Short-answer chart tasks
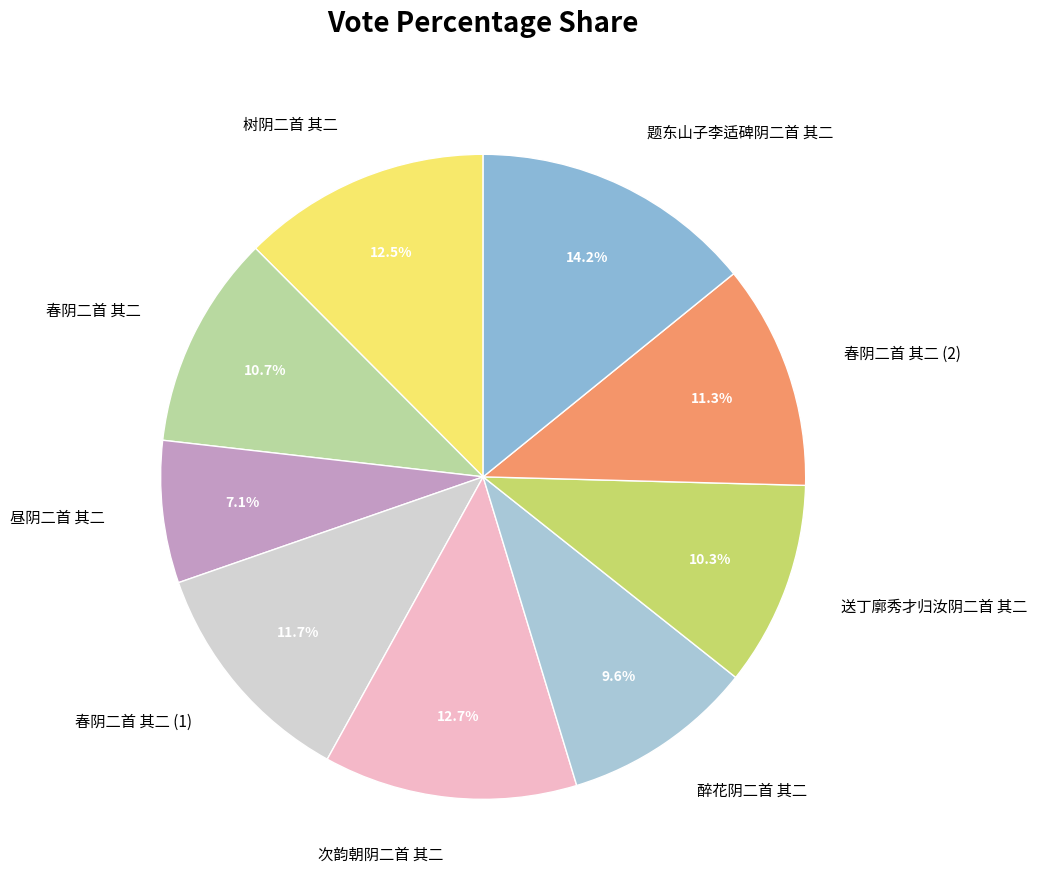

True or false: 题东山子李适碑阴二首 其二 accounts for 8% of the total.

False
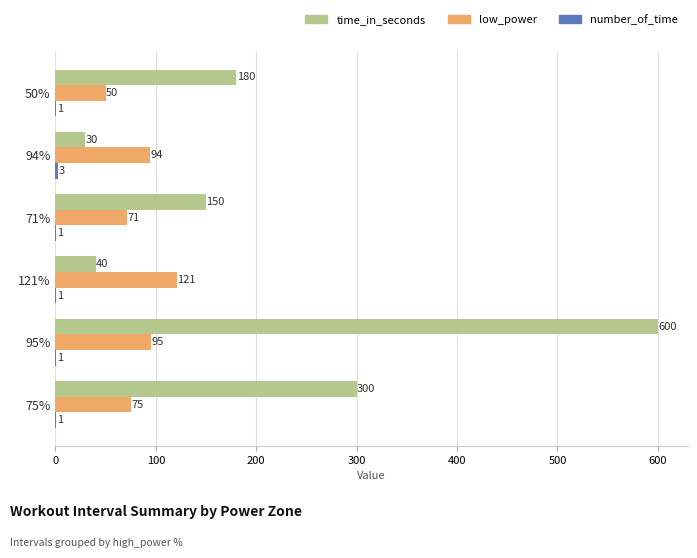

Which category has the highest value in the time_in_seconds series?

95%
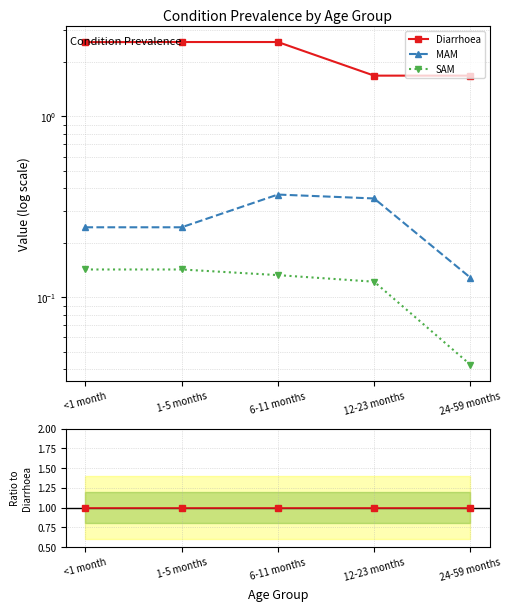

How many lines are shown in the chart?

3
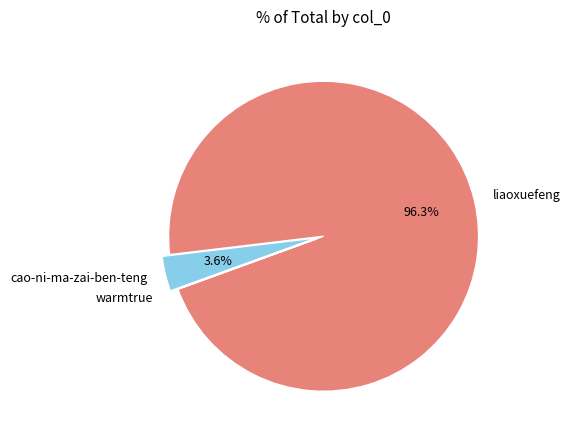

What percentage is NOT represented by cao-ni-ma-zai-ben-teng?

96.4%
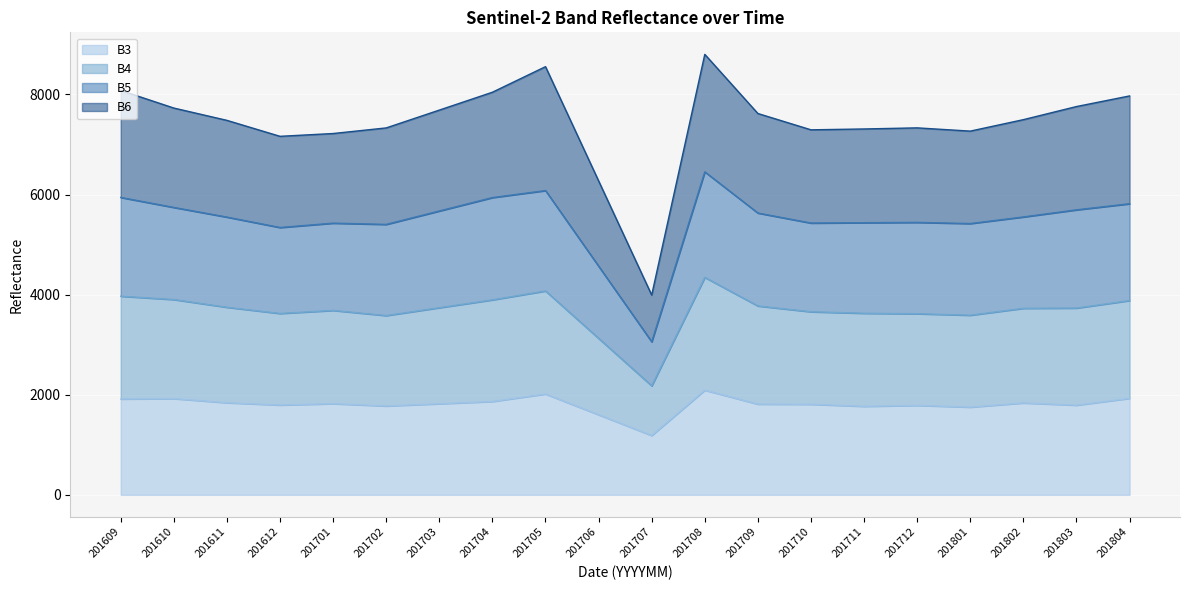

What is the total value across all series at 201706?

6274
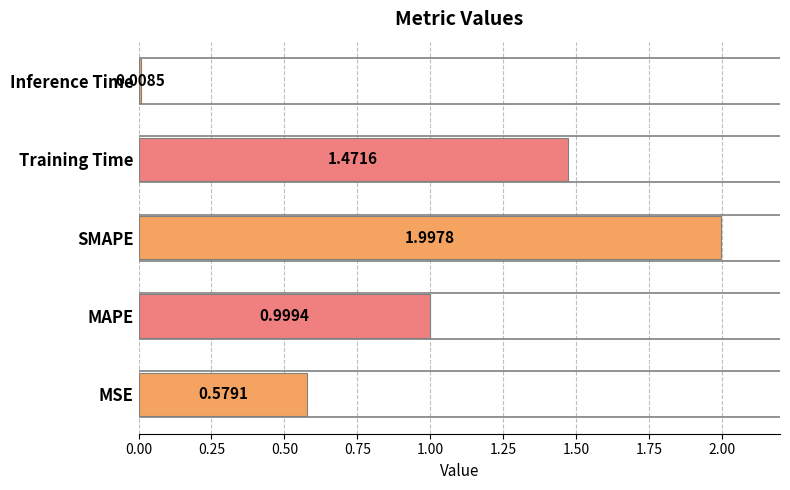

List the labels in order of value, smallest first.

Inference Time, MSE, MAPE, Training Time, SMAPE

--- Exercise requirements ---
Reproduce every line of the data above word for word, omitting the pictures.

--- Task result ---
True or false: 题东山子李适碑阴二首 其二 accounts for 8% of the total.

False

Which category has the highest value in the time_in_seconds series?

95%

How many lines are shown in the chart?

3

What percentage is NOT represented by cao-ni-ma-zai-ben-teng?

96.4%

What is the total value across all series at 201706?

6274

List the labels in order of value, smallest first.

Inference Time, MSE, MAPE, Training Time, SMAPE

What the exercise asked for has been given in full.